Data under study ::

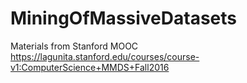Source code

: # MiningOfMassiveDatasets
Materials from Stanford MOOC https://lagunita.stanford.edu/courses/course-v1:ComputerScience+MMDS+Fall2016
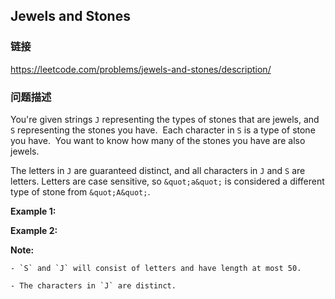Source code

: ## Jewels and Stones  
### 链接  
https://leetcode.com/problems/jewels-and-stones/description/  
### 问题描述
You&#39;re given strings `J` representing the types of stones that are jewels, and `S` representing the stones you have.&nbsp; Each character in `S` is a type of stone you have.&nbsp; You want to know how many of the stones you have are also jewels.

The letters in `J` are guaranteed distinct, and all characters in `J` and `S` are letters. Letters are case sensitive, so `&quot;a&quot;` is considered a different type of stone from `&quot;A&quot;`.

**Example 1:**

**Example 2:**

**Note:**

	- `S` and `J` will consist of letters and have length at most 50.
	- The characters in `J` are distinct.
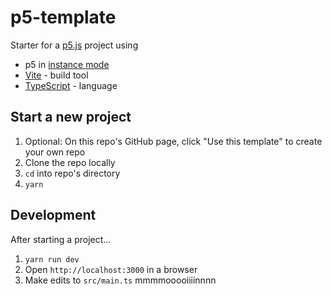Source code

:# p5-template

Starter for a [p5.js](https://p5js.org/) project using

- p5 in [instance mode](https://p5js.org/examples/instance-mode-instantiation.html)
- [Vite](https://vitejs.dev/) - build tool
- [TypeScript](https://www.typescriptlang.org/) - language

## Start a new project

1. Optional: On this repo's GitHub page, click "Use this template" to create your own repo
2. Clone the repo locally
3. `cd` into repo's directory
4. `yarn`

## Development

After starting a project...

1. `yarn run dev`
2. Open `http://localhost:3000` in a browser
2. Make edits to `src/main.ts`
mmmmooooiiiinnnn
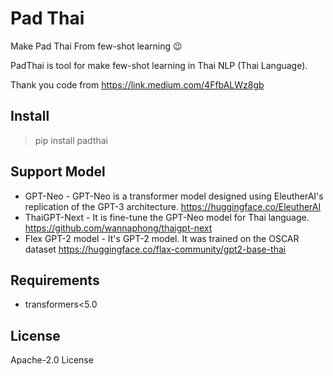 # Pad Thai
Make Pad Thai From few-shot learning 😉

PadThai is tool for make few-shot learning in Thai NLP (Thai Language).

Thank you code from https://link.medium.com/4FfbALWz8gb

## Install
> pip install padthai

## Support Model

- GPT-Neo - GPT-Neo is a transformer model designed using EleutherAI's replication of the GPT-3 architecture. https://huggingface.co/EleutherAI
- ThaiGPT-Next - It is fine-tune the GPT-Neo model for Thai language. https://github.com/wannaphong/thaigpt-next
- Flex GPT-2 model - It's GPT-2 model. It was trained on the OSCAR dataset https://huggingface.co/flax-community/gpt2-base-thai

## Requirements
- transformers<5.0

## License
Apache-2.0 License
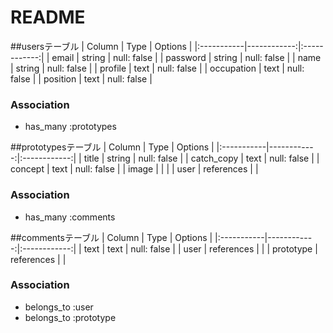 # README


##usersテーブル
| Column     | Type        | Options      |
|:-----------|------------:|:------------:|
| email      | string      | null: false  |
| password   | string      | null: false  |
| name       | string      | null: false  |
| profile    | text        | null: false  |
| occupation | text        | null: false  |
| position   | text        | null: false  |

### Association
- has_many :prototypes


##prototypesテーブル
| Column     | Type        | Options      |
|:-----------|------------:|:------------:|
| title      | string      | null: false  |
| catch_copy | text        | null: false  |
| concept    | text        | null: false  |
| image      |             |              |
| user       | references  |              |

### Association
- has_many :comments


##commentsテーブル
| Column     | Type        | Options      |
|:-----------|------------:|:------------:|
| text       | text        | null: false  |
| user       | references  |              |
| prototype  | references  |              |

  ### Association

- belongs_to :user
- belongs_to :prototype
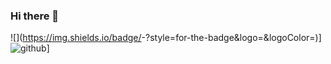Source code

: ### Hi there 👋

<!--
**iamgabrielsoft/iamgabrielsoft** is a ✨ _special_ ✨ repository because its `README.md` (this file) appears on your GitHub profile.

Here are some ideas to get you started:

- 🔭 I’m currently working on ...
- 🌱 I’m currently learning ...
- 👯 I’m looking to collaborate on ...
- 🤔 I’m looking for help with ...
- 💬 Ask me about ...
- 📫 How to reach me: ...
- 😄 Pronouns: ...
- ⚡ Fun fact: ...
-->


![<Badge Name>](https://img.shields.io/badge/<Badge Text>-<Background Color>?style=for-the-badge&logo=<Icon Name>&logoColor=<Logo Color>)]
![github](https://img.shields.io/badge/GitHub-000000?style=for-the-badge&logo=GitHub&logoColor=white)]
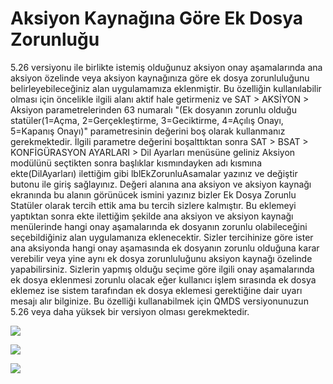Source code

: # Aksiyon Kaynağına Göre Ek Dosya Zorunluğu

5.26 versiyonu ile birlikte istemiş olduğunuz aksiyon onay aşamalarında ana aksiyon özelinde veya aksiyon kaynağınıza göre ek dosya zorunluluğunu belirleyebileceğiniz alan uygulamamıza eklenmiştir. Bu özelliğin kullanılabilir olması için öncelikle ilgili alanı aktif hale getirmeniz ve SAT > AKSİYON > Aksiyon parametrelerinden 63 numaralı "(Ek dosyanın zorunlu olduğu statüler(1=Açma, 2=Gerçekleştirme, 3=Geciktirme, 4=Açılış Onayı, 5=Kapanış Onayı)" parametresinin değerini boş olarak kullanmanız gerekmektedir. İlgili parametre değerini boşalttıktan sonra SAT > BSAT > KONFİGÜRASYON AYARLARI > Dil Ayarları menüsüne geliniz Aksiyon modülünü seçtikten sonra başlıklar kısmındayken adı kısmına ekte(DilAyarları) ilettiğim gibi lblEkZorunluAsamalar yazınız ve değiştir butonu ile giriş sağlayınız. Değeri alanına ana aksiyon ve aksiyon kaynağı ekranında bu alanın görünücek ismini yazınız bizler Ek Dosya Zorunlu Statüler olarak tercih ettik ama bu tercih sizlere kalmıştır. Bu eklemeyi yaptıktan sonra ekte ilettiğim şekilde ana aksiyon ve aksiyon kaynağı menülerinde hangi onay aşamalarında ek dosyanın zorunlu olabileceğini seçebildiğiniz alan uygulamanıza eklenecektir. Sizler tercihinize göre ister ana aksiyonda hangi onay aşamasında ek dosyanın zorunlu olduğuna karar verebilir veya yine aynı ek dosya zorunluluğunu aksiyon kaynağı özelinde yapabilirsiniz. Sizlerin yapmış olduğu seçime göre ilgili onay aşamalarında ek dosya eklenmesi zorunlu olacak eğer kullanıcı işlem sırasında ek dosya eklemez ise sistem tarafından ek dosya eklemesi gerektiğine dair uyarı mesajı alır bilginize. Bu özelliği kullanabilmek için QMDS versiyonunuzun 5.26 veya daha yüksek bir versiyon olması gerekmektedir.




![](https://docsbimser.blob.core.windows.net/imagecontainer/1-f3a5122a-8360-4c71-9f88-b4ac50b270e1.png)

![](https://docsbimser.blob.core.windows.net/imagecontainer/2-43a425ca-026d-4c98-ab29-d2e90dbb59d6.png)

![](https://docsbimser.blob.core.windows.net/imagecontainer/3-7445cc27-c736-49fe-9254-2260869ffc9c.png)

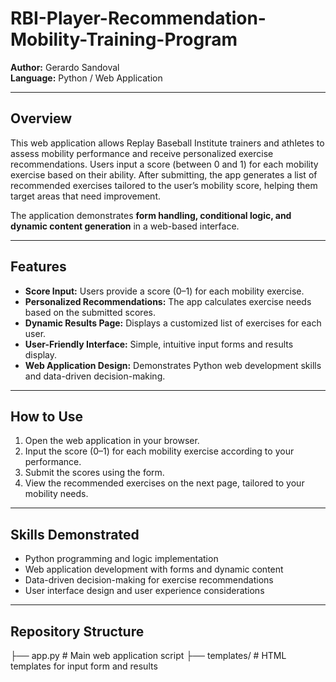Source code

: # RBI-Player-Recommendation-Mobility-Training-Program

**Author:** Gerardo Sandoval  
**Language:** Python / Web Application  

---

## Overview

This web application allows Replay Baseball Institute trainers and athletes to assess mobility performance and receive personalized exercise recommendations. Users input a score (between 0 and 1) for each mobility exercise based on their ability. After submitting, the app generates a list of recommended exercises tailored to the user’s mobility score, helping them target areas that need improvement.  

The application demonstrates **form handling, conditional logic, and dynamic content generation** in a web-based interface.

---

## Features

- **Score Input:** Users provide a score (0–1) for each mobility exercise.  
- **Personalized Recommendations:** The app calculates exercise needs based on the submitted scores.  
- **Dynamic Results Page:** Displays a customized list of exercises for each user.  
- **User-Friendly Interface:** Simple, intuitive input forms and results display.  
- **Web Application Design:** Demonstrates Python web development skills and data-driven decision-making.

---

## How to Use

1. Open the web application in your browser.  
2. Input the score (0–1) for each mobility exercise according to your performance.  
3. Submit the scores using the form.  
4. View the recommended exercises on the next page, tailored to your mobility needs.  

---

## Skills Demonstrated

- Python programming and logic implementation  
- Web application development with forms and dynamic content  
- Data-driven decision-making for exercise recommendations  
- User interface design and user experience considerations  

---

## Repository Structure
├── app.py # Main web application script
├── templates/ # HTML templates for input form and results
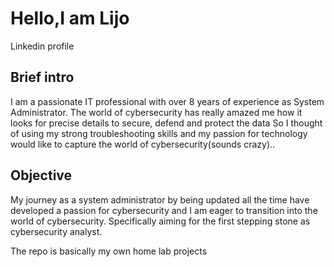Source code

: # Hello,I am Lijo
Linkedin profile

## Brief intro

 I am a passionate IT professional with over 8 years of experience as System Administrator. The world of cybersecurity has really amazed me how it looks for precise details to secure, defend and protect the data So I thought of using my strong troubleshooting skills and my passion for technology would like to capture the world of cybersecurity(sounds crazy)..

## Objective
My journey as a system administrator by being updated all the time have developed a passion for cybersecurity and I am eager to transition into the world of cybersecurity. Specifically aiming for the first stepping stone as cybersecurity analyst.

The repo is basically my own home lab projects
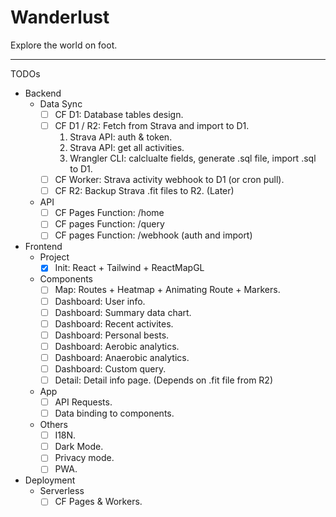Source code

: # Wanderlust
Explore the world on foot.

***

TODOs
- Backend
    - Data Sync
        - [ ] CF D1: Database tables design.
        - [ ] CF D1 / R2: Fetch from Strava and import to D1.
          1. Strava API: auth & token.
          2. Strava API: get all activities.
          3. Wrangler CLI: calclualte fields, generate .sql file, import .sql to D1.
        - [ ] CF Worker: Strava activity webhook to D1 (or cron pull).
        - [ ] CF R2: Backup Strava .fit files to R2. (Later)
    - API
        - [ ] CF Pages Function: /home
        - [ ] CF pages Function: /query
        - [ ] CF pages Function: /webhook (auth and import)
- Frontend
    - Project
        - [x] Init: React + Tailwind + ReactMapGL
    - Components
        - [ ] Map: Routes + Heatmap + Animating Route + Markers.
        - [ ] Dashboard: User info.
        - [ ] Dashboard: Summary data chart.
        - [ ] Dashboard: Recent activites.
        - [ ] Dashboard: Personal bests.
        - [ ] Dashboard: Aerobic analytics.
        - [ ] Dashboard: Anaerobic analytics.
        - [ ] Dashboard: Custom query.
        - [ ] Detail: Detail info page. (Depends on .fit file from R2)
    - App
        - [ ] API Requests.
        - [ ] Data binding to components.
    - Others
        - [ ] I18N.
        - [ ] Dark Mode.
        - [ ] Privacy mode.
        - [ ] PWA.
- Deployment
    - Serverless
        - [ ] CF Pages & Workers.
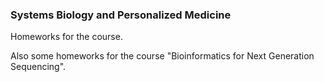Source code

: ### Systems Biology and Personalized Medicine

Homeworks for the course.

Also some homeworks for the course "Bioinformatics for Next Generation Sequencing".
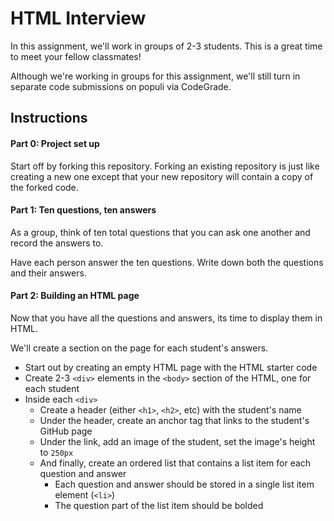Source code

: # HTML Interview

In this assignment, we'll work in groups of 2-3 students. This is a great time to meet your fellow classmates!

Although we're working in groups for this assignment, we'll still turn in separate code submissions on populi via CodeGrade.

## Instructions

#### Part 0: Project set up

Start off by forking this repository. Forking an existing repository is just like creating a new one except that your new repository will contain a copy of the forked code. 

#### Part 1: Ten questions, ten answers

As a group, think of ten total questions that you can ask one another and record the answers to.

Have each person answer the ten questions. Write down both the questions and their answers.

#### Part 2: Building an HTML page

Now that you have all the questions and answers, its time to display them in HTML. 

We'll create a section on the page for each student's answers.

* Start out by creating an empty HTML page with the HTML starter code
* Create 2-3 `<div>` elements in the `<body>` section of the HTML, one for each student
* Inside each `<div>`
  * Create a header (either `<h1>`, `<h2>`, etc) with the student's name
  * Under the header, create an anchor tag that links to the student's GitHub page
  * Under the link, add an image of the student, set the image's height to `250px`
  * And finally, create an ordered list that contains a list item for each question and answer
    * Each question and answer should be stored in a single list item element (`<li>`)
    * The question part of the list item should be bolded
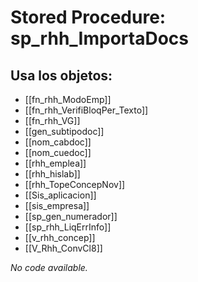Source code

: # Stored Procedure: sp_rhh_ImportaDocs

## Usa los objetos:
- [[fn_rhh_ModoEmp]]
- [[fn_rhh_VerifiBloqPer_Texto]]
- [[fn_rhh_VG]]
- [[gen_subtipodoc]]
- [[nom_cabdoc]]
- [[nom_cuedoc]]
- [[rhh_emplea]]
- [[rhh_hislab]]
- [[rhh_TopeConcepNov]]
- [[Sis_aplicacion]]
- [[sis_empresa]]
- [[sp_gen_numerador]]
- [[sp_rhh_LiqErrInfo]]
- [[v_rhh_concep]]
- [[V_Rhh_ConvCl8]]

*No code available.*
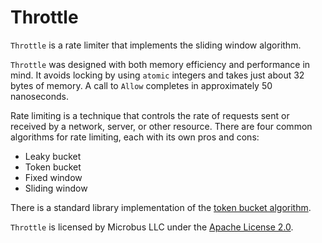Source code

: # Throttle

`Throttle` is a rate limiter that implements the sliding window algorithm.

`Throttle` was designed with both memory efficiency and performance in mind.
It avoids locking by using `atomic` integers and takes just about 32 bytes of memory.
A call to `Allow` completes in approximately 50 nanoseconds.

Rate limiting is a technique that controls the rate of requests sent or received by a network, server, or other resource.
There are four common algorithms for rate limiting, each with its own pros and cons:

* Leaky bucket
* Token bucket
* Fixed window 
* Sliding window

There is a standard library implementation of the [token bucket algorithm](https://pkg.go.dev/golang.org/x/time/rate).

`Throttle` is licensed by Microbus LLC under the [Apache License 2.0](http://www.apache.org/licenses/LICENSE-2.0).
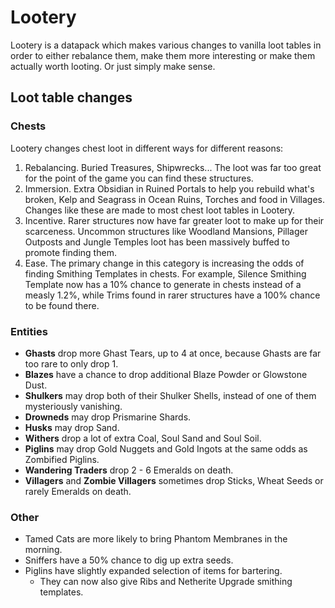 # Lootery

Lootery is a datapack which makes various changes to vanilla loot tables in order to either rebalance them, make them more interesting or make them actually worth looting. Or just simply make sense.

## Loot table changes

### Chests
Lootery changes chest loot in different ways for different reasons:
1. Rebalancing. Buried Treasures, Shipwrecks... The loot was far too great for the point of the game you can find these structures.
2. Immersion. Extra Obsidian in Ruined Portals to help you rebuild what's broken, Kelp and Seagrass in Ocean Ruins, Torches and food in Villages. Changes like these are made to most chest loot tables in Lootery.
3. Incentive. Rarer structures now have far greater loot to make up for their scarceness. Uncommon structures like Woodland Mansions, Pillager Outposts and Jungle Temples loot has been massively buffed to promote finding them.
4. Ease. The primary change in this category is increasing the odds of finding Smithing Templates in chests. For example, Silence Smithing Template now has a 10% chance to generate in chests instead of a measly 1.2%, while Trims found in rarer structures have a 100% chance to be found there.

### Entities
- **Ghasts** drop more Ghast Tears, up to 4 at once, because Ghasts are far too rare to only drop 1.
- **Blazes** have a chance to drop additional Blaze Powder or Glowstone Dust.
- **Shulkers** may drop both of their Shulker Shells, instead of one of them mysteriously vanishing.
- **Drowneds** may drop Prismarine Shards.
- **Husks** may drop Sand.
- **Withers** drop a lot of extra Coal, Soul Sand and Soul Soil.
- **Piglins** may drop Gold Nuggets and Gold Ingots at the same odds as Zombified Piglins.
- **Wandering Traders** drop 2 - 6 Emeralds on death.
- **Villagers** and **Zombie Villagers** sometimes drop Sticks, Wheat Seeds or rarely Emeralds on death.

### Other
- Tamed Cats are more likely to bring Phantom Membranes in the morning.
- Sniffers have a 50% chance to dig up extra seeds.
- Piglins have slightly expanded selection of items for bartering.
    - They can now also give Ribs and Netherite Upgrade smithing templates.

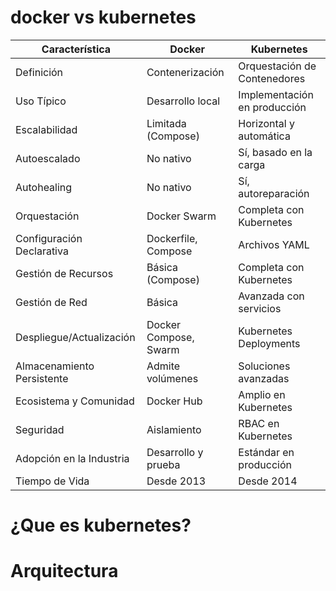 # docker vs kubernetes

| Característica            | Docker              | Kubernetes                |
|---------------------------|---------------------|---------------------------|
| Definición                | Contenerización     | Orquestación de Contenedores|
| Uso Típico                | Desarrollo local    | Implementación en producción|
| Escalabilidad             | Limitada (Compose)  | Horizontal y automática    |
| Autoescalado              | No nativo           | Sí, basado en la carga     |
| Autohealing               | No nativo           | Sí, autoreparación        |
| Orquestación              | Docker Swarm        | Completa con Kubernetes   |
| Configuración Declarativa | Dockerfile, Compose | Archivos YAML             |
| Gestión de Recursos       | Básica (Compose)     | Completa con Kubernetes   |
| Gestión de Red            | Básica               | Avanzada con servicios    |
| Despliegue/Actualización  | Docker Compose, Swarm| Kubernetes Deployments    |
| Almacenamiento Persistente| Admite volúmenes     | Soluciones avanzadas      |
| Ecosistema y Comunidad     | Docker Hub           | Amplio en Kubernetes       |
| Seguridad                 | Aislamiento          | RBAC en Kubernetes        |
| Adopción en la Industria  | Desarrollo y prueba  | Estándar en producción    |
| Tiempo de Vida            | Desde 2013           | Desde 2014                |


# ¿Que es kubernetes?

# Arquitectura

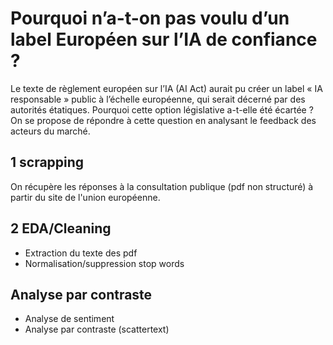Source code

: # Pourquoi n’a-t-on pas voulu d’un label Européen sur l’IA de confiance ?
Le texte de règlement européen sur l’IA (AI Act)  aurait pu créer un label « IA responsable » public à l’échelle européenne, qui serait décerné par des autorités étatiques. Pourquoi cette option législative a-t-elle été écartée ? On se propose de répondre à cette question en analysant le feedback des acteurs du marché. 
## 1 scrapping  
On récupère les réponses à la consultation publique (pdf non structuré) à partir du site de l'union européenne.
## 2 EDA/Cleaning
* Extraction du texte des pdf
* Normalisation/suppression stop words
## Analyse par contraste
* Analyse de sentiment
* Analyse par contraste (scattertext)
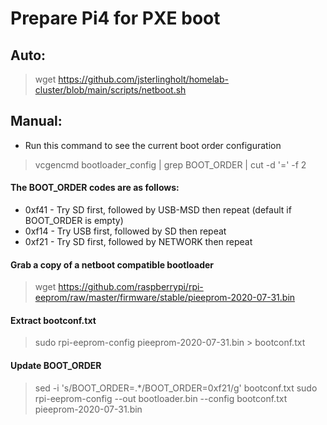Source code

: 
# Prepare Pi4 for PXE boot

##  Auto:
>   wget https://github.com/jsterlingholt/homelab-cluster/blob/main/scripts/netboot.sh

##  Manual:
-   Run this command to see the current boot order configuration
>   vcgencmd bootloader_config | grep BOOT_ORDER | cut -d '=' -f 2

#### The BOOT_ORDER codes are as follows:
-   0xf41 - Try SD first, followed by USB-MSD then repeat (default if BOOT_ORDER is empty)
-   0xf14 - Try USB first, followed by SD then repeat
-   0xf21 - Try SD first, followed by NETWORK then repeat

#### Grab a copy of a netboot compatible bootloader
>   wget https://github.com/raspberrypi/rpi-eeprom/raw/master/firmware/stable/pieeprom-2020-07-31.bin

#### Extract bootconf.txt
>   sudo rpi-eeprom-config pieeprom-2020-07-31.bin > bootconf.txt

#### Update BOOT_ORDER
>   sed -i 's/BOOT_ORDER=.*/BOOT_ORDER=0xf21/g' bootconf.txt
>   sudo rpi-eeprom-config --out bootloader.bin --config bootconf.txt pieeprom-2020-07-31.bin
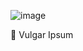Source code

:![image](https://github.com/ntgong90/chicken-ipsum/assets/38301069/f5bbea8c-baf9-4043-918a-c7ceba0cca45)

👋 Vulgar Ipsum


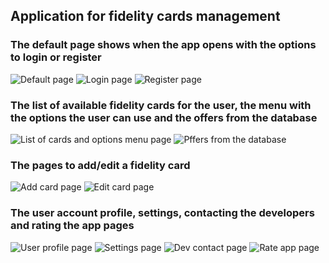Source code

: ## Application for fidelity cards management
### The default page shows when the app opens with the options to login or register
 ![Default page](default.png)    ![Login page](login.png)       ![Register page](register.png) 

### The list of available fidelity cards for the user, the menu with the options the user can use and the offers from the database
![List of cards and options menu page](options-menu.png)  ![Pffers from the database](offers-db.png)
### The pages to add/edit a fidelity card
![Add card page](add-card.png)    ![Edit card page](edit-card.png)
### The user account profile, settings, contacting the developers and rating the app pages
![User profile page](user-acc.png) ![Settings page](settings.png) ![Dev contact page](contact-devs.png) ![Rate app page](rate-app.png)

Work instruction ::
Restate word for word the lines in the material above from the one with "3. Wrangler CLI: calclualte" to the one with "- [ ] CF pages Function: /query"; both of those lines count, and nothing else does.

Response for this exercise ::
          3. Wrangler CLI: calclualte fields, generate .sql file, import .sql to D1.
        - [ ] CF Worker: Strava activity webhook to D1 (or cron pull).
        - [ ] CF R2: Backup Strava .fit files to R2. (Later)
    - API
        - [ ] CF Pages Function: /home
        - [ ] CF pages Function: /query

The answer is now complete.